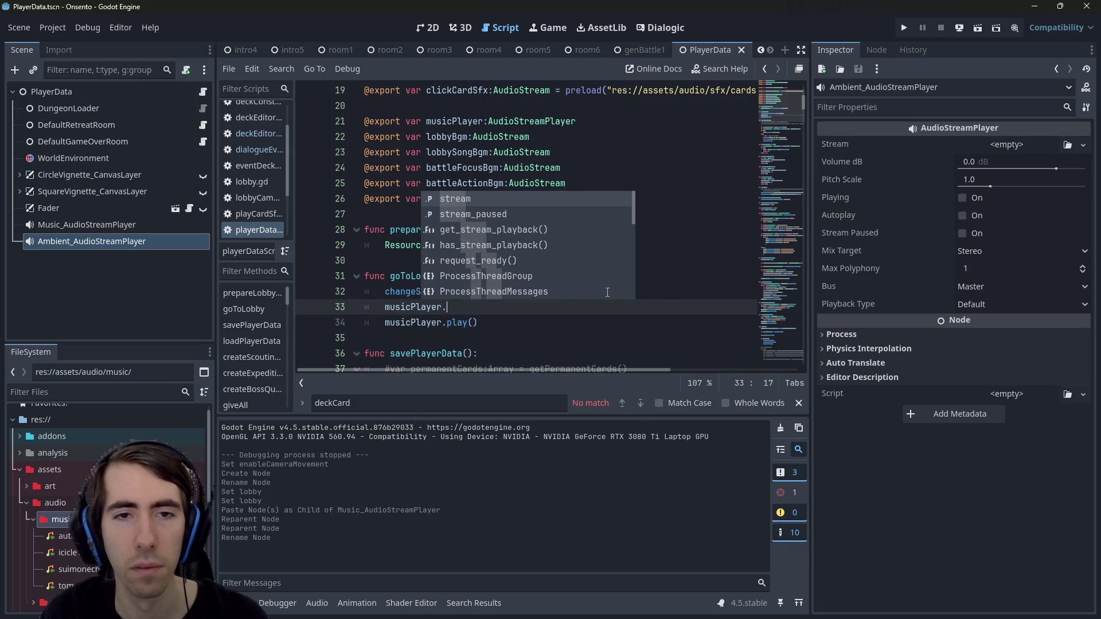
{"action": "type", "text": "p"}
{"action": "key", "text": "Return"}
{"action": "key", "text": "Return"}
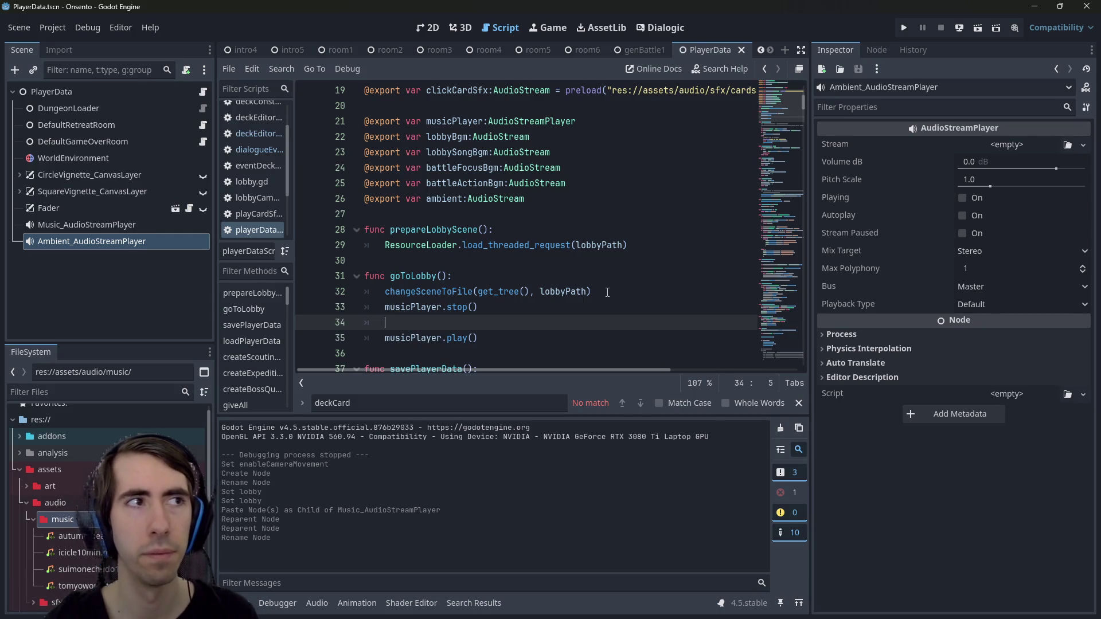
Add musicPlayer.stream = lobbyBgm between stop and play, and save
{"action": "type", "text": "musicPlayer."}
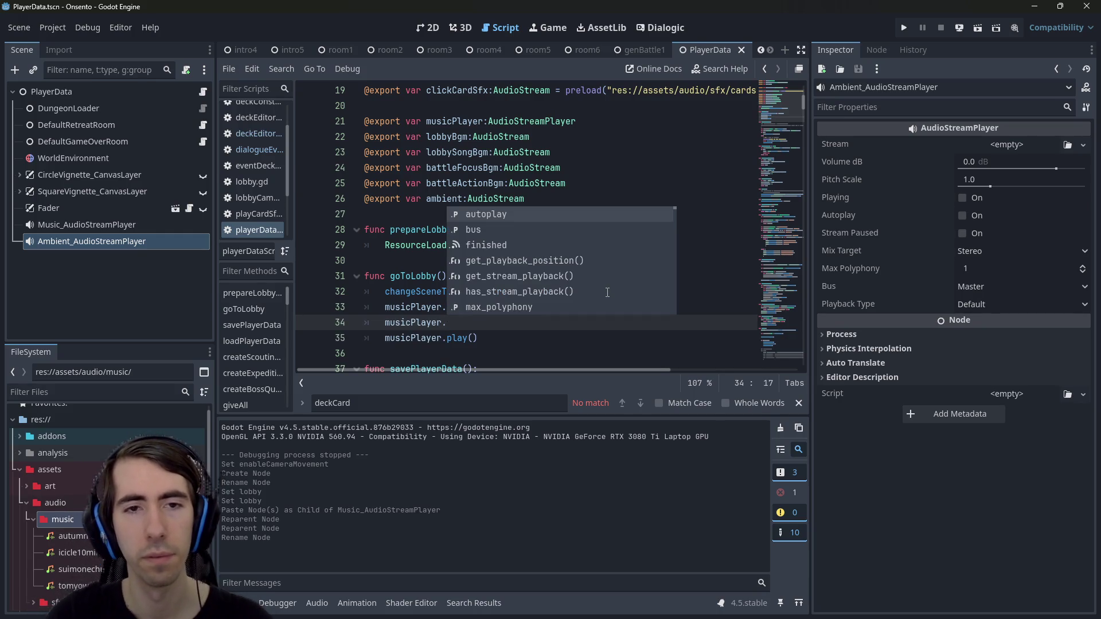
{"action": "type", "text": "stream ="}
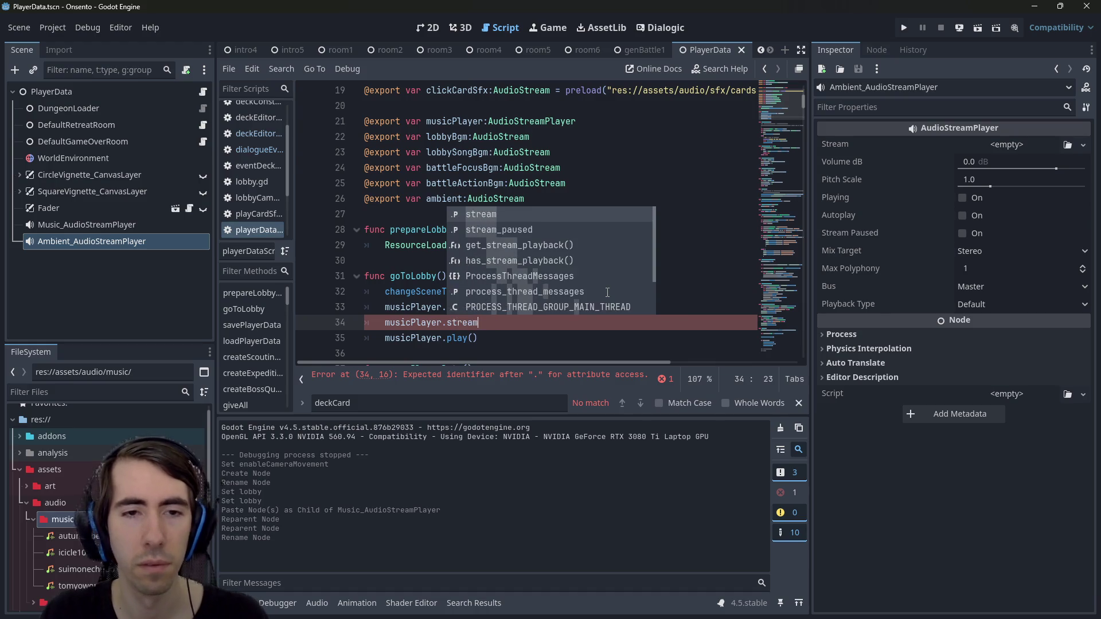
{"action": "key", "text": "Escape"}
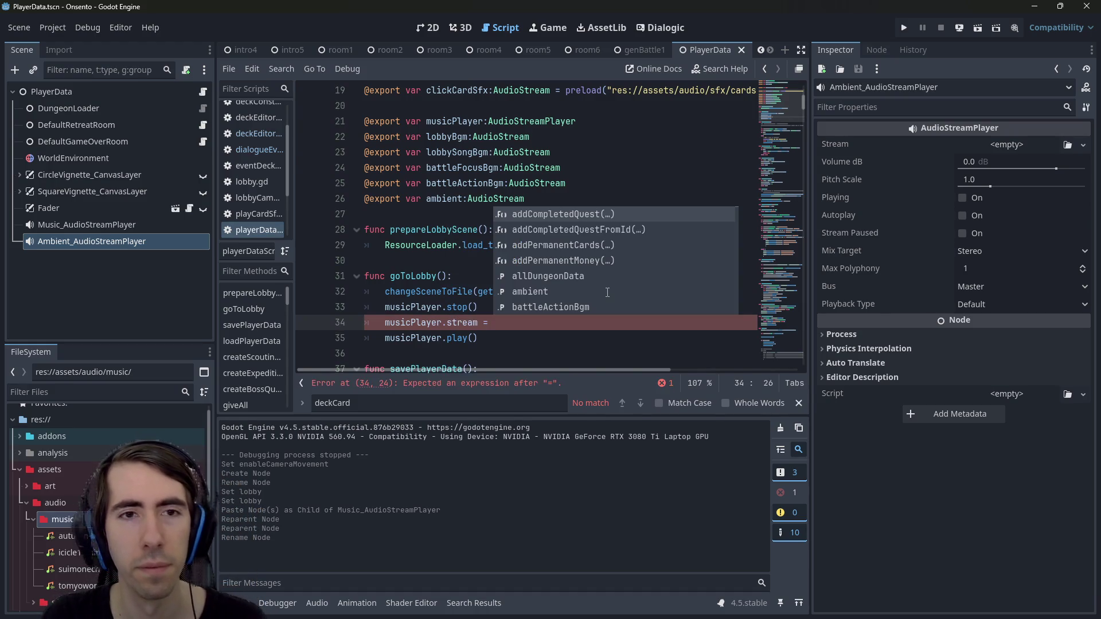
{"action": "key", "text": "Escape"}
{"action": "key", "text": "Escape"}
──────────
### [What you are asked to do]
Output each line of the records exactly. Any picture is skipped.

### [Written answer]
{"action": "type", "text": "p"}
{"action": "key", "text": "Return"}
{"action": "key", "text": "Return"}
Add musicPlayer.stream = lobbyBgm between stop and play, and save
{"action": "type", "text": "musicPlayer."}
{"action": "type", "text": "stream ="}
{"action": "key", "text": "Escape"}
{"action": "key", "text": "Escape"}
{"action": "key", "text": "Escape"}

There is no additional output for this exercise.